I don't think that's new. google set precedent for that more than a decade ago. you're allowed to transform a book to digital.

How times change .They wanted to lock up Aaron Schwartz for life for essentially doing the same thing Anthropic is doing.

  • Aaron Swartz wanted to provide the public with open access to paywalled journal articles, while Anthropic want to use other people's copyrighted material to train their own private models that they restrict access to via a paywall. It's wild (but unsurprising) that Aaron Swartz was prosecuted under the CFAA for this while Anthropic is allowed to become commercially successful

Im not sure how I feel about what anthropic did on merit as a matter of scale, but from a legalistic standpoint how is it different from using the book to train the meat model in my head? I could even learn bits by heart and quote them in context.
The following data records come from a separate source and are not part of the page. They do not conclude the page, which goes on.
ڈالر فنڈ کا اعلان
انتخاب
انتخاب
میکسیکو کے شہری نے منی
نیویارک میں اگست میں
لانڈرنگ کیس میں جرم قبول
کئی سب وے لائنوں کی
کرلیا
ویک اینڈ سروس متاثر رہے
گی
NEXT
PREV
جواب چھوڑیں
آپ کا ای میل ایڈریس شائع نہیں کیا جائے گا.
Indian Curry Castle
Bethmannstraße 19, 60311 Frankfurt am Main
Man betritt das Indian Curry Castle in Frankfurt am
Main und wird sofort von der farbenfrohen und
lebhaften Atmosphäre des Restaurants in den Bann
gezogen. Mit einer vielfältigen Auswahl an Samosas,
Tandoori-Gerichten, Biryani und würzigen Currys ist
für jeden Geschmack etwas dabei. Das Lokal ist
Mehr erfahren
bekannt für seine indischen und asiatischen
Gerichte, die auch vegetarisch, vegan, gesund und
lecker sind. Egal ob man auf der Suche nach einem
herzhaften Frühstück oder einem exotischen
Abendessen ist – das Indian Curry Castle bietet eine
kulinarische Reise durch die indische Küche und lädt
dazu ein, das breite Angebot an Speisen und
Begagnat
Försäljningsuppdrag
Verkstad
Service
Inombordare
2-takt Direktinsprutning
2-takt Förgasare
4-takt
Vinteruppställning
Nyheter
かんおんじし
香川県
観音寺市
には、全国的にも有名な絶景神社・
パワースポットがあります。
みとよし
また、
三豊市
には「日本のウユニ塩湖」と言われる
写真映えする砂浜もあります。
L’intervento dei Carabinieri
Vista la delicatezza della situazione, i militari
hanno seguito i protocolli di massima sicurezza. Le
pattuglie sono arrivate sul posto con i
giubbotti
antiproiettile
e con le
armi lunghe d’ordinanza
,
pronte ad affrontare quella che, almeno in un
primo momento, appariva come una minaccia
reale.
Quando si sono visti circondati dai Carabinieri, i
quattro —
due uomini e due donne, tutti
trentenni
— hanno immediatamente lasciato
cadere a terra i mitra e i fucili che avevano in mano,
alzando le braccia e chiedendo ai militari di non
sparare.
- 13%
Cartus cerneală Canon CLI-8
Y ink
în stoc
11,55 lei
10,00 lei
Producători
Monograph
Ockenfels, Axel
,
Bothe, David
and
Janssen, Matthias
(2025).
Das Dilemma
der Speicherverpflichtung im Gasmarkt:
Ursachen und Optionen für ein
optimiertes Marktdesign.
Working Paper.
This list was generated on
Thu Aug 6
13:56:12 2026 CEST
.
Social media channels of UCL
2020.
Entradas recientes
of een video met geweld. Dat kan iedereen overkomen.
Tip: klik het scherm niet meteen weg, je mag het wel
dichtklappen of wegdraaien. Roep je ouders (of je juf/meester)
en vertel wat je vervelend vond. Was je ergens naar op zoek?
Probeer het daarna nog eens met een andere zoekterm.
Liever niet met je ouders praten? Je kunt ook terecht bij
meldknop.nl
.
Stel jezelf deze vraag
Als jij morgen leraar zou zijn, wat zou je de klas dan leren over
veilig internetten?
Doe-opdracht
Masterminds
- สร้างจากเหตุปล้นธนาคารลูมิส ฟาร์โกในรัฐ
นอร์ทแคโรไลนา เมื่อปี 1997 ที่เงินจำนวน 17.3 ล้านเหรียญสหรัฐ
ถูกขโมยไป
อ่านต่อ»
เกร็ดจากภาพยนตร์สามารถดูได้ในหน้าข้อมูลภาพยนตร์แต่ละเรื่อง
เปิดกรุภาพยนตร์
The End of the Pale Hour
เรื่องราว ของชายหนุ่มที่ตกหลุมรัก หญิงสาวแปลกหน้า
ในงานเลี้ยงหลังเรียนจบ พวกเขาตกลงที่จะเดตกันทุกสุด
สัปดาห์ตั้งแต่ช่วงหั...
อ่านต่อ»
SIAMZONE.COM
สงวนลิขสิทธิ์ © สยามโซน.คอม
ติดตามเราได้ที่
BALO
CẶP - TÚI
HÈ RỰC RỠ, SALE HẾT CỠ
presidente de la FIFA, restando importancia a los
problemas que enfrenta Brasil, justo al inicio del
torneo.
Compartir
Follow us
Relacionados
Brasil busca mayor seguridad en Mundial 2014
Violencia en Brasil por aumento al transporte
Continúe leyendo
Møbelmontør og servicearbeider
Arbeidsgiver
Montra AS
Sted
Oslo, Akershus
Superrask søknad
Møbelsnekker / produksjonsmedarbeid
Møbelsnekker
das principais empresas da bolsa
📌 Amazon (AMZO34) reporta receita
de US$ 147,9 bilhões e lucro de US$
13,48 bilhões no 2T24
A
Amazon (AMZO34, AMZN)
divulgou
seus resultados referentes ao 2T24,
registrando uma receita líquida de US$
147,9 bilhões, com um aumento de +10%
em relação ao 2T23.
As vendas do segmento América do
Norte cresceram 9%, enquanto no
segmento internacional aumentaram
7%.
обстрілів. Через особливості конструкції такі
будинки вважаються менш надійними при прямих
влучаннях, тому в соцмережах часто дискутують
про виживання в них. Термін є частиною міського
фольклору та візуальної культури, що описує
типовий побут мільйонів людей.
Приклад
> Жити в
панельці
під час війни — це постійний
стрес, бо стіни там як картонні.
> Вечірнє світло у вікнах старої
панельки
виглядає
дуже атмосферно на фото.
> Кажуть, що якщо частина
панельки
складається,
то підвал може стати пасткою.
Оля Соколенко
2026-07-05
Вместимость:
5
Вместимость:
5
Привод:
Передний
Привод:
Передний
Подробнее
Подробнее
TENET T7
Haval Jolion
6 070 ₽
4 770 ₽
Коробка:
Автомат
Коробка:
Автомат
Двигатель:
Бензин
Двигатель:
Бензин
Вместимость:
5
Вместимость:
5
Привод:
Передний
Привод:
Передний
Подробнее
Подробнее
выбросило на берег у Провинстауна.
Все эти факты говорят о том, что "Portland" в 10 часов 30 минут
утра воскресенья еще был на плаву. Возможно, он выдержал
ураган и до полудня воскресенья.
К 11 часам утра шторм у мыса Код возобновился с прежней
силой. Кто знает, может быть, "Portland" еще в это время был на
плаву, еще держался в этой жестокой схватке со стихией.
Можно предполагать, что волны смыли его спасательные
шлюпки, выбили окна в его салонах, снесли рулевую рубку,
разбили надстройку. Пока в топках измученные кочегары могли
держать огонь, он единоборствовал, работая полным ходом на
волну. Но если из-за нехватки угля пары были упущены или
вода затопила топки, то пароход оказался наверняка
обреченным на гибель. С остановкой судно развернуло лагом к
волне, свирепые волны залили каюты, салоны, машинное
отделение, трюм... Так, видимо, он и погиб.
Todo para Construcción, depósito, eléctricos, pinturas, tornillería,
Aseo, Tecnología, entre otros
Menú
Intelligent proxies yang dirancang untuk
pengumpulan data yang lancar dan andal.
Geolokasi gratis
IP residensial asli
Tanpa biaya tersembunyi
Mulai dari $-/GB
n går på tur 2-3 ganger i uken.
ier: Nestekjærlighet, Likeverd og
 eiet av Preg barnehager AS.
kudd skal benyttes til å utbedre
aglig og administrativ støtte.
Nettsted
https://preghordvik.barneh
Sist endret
  • Not sure about the law, but if you memorize and quote bits of a book and fail to attribute them, you could be accused of plagiarism. If for example you were a journalist or researcher, this could have professional consequences. Anthropic is building tools to do the same at immense scale with no concept of what plagiarism or attribution even is, let alone any method to track sourcing--and they're still willing to sell these tools. So even if your meat model and the trained model do something similar, you have a notably different understanding of what you're doing. Responsibility might ultimately fall to the end user, but it seems like something is getting laundered here.

Is fruit of the poisonous tree rule applicable here?

  • That's only really applicable to evidence in criminal cases obtained by the government. No such doctrine exists for civil cases, for instance. It doesn't even bar the government from using evidence that others have collected illegally of their own volition.